遺留分とは

被相続人は、遺言によって自分の財産を自由に処分することができます。

しかし被相続人が遺言書ですべての財産を無関係の第三者に遺贈させるとしたら、配偶者や子は全く遺産を受け取れないことになってしまい、残された家族の生活がままならなくなってしまうかもしれません。

また、被相続人の財産形成は配偶者と共同でおこなってきたものだといえます。

そこで被相続人の死亡後の遺族の生活の保障を図るために相続財産のうち最低限度の相続分を一定範囲の相続人に留保させる制度が設けられました。これを「遺留分」といいます。

遺留分の制度は、自分の財産を自由に処分したいという被相続人の考えと遺産を家族にある程度残したいという考えのもとに定められました。

法定相続人のうち遺留分があるのは、被相続人の配偶者と子(代襲相続人である孫や養子を含む)および直系尊属(父母、祖父母など)です。

被相続人の兄弟姉妹には遺留分はありません。

遺留分の放棄

遺留分は、遺留分を持っている者(遺留分権利者)の自由な意思によって放棄することができます。

遺留分の放棄は、被相続人が生きているうちにおこなうことができます。対して、相続の放棄は被相続人が生きているうちにはできないので、そこに両者の違いがあります。

相続開始前に遺留分の放棄をおこなうには、所轄の家庭裁判所において「遺留分放棄の申し立て」をおこない、家庭裁判所の許可を得なければなりません。

遺留分の放棄と相続の放棄は別の手続きとなりますので、相続開始前に遺留分の放棄をした相続人であっても相続開始後でも正式な相続人であることに変わりありません。
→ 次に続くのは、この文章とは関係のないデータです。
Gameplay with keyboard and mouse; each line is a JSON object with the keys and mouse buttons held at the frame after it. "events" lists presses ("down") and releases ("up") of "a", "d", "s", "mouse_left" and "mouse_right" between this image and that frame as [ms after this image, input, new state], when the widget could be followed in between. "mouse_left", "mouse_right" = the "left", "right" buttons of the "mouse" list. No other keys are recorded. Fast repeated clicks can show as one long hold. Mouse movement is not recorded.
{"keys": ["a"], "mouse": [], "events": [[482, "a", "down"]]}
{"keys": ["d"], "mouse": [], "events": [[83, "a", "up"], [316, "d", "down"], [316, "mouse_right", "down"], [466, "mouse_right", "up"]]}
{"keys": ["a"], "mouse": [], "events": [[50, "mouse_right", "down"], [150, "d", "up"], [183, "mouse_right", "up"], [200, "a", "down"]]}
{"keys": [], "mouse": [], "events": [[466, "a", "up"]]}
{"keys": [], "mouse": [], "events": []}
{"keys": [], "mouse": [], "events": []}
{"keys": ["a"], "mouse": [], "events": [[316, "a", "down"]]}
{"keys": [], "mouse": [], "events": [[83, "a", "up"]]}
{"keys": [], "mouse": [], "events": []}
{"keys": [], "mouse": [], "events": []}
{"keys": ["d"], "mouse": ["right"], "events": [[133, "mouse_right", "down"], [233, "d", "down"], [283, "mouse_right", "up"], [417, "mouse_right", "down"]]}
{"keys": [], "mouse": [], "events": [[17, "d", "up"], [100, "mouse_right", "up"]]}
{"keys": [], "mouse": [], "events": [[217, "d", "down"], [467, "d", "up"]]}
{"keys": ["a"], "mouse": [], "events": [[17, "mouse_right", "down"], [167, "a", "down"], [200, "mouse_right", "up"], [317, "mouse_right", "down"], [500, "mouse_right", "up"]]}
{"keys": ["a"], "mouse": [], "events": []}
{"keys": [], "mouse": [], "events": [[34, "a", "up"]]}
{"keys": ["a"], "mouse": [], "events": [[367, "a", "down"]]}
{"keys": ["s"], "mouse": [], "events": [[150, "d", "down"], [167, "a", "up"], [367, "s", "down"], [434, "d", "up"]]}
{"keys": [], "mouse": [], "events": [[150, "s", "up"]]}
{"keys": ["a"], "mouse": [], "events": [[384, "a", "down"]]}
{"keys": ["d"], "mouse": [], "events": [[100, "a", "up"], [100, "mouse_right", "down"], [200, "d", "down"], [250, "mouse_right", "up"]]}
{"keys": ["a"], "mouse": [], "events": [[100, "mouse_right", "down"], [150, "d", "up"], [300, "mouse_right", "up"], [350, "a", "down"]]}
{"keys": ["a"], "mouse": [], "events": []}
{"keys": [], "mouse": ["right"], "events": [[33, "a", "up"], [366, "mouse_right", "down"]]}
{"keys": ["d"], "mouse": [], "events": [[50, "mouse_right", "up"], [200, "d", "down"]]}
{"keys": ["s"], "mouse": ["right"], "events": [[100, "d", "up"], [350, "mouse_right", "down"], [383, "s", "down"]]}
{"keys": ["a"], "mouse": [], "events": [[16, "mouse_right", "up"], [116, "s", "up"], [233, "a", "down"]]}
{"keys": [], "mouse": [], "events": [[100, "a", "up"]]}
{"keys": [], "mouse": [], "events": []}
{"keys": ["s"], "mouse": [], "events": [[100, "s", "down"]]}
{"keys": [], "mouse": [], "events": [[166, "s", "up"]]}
したがって、相続開始を知ってから3ヵ月間何も手続きしなければ単純承認したことになり、財産を引き継ぐことになります。

この場合、遺留分放棄によってプラスの財産はもらえないのに、単純承認によってマイナスの財産(借金などの債務)だけを法定相続分引き継ぐという可能性もありますので、それを避けるには、相続開始後すぐに相続放棄する必要があります。

相続開始前の遺留分の放棄は家庭裁判所の許可を得なければなりませんが、相続開始後の遺留分の放棄は遺留分権利者の意思で自由におこなうことができます。

なお、共同相続人のおこなった遺留分の放棄は、他の共同相続人の遺留分に影響を与えませんので、他の相続人の遺留分が増えることも減ることもありません。

遺言書の内容が遺留分を侵害している場合には、遺留分減殺の請求をされ、被相続人の思ったとおりに財産を処分できないことがあります。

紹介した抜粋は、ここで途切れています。